Aim of the task
Using the data below, return the stretch from the line that contains "supporters, and they" through the line that contains "Along the Way", both included, exactly as it stands and nothing beyond it.

Recorded information
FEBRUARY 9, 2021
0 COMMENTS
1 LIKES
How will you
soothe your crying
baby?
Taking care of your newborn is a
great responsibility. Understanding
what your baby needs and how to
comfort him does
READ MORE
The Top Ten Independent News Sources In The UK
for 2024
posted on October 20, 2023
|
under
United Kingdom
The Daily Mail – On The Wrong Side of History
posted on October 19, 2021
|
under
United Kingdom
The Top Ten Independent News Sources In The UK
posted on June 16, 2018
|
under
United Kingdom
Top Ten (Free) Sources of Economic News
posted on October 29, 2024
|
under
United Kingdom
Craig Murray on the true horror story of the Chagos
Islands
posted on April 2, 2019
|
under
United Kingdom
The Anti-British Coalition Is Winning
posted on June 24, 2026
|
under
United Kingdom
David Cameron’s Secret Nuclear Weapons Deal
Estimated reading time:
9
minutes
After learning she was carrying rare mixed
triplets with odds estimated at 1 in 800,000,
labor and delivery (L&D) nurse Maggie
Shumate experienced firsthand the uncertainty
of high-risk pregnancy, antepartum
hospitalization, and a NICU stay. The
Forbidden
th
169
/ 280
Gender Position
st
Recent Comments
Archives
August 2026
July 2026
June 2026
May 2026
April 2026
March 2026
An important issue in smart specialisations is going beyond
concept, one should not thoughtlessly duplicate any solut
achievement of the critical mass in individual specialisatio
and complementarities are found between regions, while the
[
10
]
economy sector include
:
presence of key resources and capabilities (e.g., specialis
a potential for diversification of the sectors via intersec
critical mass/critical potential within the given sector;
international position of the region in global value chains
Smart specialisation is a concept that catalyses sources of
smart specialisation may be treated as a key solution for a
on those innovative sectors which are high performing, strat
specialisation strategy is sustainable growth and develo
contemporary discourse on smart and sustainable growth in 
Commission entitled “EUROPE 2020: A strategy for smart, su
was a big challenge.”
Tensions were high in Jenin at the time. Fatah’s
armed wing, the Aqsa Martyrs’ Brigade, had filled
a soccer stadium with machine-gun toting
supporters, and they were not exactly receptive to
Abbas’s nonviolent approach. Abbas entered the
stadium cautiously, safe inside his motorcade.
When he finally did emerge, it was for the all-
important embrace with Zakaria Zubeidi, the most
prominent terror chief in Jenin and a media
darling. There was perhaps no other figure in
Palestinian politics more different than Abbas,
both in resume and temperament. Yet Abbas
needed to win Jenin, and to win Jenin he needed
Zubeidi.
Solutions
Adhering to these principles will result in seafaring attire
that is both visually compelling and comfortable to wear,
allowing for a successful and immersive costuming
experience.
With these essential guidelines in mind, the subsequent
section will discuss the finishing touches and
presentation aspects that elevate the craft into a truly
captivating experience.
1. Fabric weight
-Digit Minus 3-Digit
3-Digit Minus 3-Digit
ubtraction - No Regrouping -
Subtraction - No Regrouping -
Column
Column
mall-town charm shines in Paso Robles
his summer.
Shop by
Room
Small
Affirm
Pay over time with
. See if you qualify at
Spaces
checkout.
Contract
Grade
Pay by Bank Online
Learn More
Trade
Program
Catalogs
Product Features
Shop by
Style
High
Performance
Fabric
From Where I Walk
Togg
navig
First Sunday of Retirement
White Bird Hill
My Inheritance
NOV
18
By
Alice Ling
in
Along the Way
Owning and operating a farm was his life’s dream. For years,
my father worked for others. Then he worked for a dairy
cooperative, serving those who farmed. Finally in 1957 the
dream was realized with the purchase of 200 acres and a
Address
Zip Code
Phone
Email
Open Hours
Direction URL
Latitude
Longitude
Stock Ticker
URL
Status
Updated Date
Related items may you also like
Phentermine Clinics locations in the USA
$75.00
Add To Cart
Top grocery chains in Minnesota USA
--
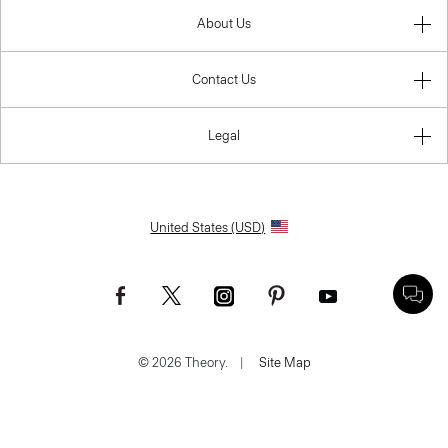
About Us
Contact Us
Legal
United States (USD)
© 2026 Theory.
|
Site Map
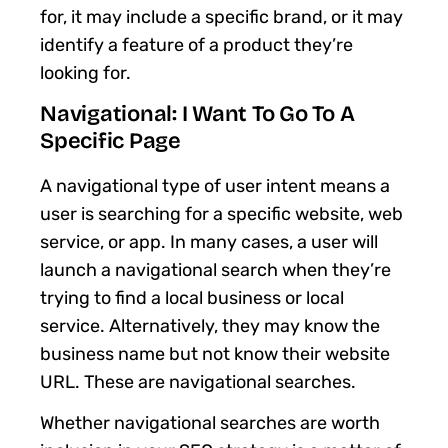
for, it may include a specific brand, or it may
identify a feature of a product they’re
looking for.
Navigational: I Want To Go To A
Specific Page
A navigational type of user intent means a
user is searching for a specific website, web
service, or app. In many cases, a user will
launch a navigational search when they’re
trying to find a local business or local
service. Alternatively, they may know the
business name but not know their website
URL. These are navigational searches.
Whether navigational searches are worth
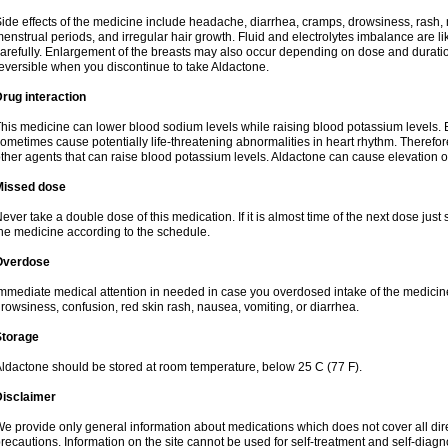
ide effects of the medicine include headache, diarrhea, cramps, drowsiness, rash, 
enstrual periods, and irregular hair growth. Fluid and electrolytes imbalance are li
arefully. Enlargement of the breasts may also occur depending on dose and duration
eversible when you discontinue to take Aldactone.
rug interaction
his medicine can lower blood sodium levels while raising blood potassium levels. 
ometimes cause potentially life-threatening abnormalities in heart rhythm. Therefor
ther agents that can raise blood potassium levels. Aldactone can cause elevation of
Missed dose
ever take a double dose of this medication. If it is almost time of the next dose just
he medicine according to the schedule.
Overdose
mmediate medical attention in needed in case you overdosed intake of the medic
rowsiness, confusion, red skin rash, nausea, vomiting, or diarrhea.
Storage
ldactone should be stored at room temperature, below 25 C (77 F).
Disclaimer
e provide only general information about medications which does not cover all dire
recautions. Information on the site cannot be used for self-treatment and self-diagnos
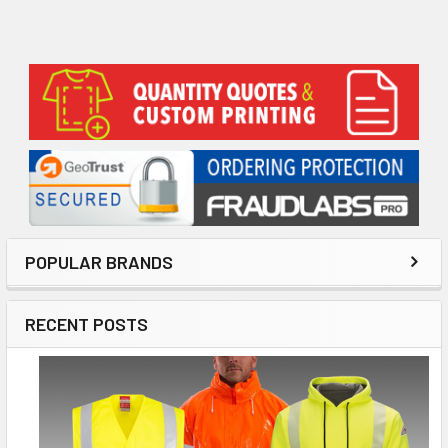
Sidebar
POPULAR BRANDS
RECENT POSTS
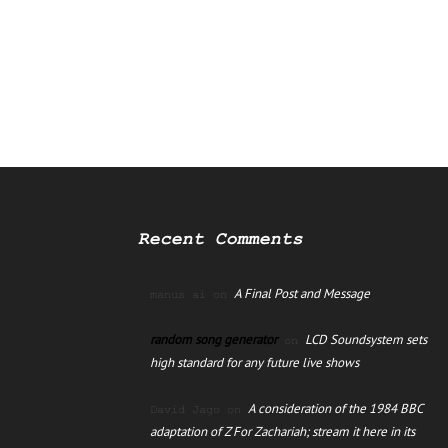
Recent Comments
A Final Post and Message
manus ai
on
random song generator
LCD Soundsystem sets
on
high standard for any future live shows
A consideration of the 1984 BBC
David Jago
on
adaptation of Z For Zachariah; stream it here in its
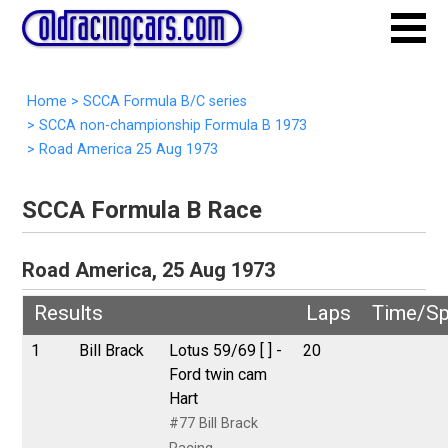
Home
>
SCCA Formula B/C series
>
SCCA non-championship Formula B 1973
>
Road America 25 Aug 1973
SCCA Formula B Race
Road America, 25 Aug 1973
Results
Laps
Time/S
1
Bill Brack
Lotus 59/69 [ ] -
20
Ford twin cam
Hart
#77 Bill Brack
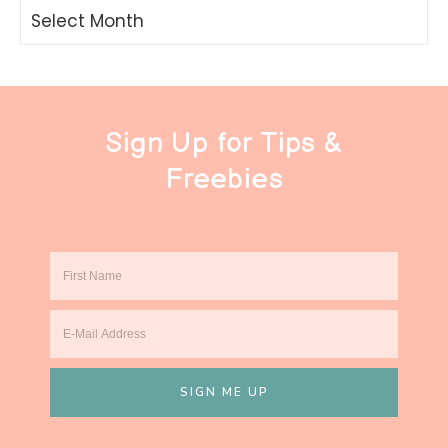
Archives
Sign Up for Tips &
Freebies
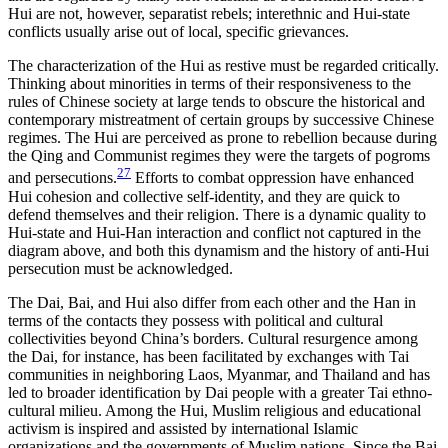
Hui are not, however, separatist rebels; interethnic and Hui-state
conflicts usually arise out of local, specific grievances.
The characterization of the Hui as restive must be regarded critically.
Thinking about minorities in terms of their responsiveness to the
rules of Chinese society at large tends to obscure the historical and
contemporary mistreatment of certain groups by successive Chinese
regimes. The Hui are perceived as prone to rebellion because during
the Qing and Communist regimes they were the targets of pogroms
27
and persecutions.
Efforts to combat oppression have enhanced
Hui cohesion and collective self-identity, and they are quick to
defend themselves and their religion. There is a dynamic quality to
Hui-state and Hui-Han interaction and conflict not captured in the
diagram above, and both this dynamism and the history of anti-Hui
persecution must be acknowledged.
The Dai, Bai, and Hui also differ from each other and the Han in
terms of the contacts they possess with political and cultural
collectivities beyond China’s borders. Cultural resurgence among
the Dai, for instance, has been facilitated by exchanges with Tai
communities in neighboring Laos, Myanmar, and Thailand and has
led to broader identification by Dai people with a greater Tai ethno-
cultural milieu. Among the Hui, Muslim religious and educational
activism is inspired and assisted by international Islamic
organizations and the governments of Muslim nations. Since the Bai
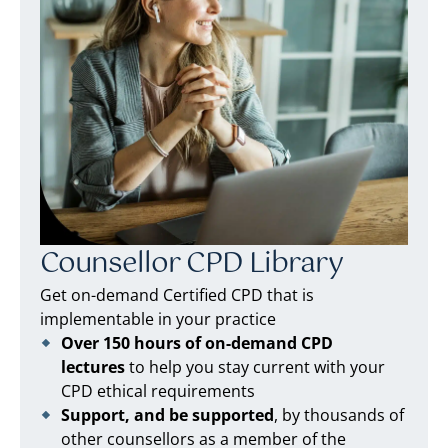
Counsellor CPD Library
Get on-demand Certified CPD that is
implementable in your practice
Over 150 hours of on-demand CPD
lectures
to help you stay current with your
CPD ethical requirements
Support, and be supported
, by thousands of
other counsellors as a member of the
* * *
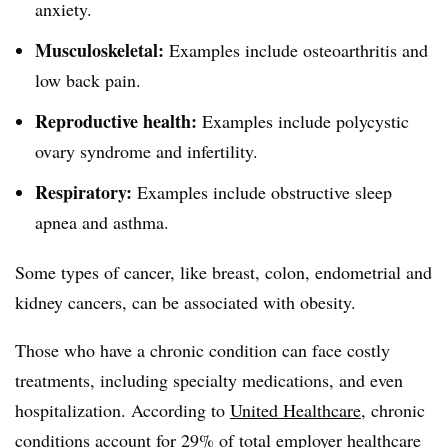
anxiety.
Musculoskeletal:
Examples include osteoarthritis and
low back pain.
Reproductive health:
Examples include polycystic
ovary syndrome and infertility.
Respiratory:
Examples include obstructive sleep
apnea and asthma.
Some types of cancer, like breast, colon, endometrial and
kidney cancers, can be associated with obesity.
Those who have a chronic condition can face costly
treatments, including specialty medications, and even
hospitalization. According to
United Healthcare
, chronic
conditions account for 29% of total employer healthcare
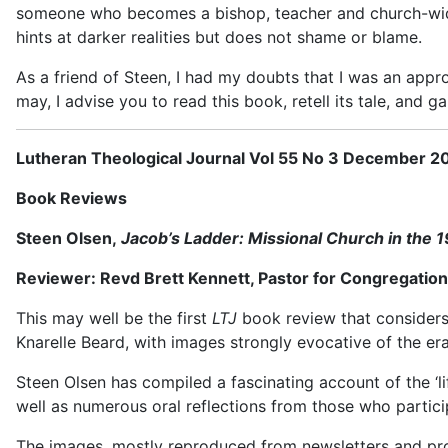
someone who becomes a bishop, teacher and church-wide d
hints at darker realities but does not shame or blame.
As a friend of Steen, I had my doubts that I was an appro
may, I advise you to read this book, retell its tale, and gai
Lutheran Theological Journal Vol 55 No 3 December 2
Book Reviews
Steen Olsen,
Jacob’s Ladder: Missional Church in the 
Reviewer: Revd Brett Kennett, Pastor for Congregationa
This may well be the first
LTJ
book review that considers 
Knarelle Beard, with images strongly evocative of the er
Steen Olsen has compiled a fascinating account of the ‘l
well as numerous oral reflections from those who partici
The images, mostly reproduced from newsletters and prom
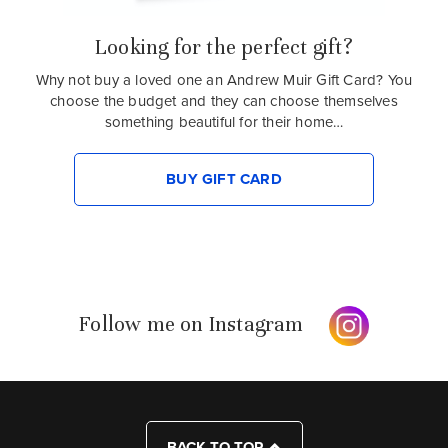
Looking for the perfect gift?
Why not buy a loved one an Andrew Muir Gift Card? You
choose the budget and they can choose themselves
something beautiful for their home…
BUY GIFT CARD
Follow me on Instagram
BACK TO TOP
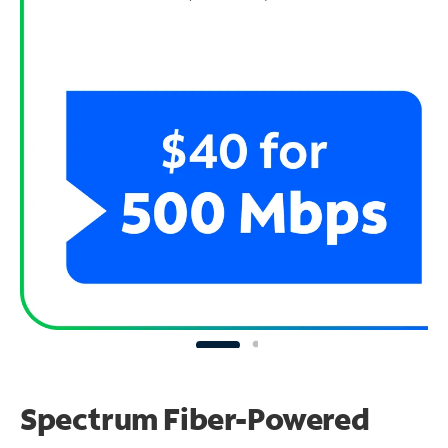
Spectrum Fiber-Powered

Result of this task
supporters, and they were not exactly receptive to
Abbas’s nonviolent approach. Abbas entered the
stadium cautiously, safe inside his motorcade.
When he finally did emerge, it was for the all-
important embrace with Zakaria Zubeidi, the most
prominent terror chief in Jenin and a media
darling. There was perhaps no other figure in
Palestinian politics more different than Abbas,
both in resume and temperament. Yet Abbas
needed to win Jenin, and to win Jenin he needed
Zubeidi.
Solutions
Adhering to these principles will result in seafaring attire
that is both visually compelling and comfortable to wear,
allowing for a successful and immersive costuming
experience.
With these essential guidelines in mind, the subsequent
section will discuss the finishing touches and
presentation aspects that elevate the craft into a truly
captivating experience.
1. Fabric weight
-Digit Minus 3-Digit
3-Digit Minus 3-Digit
ubtraction - No Regrouping -
Subtraction - No Regrouping -
Column
Column
mall-town charm shines in Paso Robles
his summer.
Shop by
Room
Small
Affirm
Pay over time with
. See if you qualify at
Spaces
checkout.
Contract
Grade
Pay by Bank Online
Learn More
Trade
Program
Catalogs
Product Features
Shop by
Style
High
Performance
Fabric
From Where I Walk
Togg
navig
First Sunday of Retirement
White Bird Hill
My Inheritance
NOV
18
By
Alice Ling
in
Along the Way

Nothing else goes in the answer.